## INSTRUCTION
Reproduce every line of the following data verbatim, preserving its original order.

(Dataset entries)
━━━━━━━━━━━━━━━━
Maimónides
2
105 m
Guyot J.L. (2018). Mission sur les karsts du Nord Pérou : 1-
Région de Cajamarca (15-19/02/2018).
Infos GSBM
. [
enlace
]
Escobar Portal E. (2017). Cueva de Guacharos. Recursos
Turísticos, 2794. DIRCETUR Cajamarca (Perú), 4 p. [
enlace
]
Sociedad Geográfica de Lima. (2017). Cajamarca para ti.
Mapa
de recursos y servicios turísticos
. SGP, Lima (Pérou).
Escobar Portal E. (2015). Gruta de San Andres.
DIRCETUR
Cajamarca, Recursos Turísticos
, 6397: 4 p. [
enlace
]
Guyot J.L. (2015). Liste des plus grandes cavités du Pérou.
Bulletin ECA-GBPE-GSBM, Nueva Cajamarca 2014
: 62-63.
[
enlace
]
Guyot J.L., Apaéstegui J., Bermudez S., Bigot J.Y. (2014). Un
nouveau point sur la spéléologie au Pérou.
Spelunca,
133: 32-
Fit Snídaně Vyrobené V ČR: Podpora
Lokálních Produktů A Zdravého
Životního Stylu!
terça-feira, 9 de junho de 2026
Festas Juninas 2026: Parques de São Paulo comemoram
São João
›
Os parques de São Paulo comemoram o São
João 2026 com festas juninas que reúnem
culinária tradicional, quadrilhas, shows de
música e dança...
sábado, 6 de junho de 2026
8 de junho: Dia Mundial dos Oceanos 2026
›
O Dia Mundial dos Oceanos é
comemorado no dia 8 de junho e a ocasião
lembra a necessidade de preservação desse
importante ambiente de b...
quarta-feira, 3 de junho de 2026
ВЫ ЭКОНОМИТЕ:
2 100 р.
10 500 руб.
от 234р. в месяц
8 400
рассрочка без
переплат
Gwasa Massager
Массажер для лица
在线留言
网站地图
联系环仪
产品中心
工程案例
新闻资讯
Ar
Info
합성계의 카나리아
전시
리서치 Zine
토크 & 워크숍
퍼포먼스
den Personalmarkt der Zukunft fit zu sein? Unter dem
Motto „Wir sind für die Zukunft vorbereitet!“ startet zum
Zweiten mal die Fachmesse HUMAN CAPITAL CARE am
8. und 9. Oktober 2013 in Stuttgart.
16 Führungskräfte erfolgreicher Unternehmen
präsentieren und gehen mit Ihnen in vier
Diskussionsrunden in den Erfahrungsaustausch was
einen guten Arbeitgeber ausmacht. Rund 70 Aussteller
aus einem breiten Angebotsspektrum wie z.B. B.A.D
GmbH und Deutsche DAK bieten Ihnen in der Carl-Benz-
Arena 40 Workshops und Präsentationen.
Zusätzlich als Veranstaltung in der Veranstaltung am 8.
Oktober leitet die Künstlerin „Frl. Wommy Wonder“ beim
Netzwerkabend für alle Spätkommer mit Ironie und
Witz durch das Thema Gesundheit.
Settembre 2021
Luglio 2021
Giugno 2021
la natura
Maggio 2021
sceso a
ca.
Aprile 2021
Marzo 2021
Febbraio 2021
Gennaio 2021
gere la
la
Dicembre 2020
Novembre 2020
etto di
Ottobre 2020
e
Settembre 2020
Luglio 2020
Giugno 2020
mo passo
━━━━━━━━━━━━━━━━
## WRITTEN RESPONSE
Maimónides
2
105 m
Guyot J.L. (2018). Mission sur les karsts du Nord Pérou : 1-
Région de Cajamarca (15-19/02/2018).
Infos GSBM
. [
enlace
]
Escobar Portal E. (2017). Cueva de Guacharos. Recursos
Turísticos, 2794. DIRCETUR Cajamarca (Perú), 4 p. [
enlace
]
Sociedad Geográfica de Lima. (2017). Cajamarca para ti.
Mapa
de recursos y servicios turísticos
. SGP, Lima (Pérou).
Escobar Portal E. (2015). Gruta de San Andres.
DIRCETUR
Cajamarca, Recursos Turísticos
, 6397: 4 p. [
enlace
]
Guyot J.L. (2015). Liste des plus grandes cavités du Pérou.
Bulletin ECA-GBPE-GSBM, Nueva Cajamarca 2014
: 62-63.
[
enlace
]
Guyot J.L., Apaéstegui J., Bermudez S., Bigot J.Y. (2014). Un
nouveau point sur la spéléologie au Pérou.
Spelunca,
133: 32-
Fit Snídaně Vyrobené V ČR: Podpora
Lokálních Produktů A Zdravého
Životního Stylu!
terça-feira, 9 de junho de 2026
Festas Juninas 2026: Parques de São Paulo comemoram
São João
›
Os parques de São Paulo comemoram o São
João 2026 com festas juninas que reúnem
culinária tradicional, quadrilhas, shows de
música e dança...
sábado, 6 de junho de 2026
8 de junho: Dia Mundial dos Oceanos 2026
›
O Dia Mundial dos Oceanos é
comemorado no dia 8 de junho e a ocasião
lembra a necessidade de preservação desse
importante ambiente de b...
quarta-feira, 3 de junho de 2026
ВЫ ЭКОНОМИТЕ:
2 100 р.
10 500 руб.
от 234р. в месяц
8 400
рассрочка без
переплат
Gwasa Massager
Массажер для лица
在线留言
网站地图
联系环仪
产品中心
工程案例
新闻资讯
Ar
Info
합성계의 카나리아
전시
리서치 Zine
토크 & 워크숍
퍼포먼스
den Personalmarkt der Zukunft fit zu sein? Unter dem
Motto „Wir sind für die Zukunft vorbereitet!“ startet zum
Zweiten mal die Fachmesse HUMAN CAPITAL CARE am
8. und 9. Oktober 2013 in Stuttgart.
16 Führungskräfte erfolgreicher Unternehmen
präsentieren und gehen mit Ihnen in vier
Diskussionsrunden in den Erfahrungsaustausch was
einen guten Arbeitgeber ausmacht. Rund 70 Aussteller
aus einem breiten Angebotsspektrum wie z.B. B.A.D
GmbH und Deutsche DAK bieten Ihnen in der Carl-Benz-
Arena 40 Workshops und Präsentationen.
Zusätzlich als Veranstaltung in der Veranstaltung am 8.
Oktober leitet die Künstlerin „Frl. Wommy Wonder“ beim
Netzwerkabend für alle Spätkommer mit Ironie und
Witz durch das Thema Gesundheit.
Settembre 2021
Luglio 2021
Giugno 2021
la natura
Maggio 2021
sceso a
ca.
Aprile 2021
Marzo 2021
Febbraio 2021
Gennaio 2021
gere la
la
Dicembre 2020
Novembre 2020
etto di
Ottobre 2020
e
Settembre 2020
Luglio 2020
Giugno 2020
mo passo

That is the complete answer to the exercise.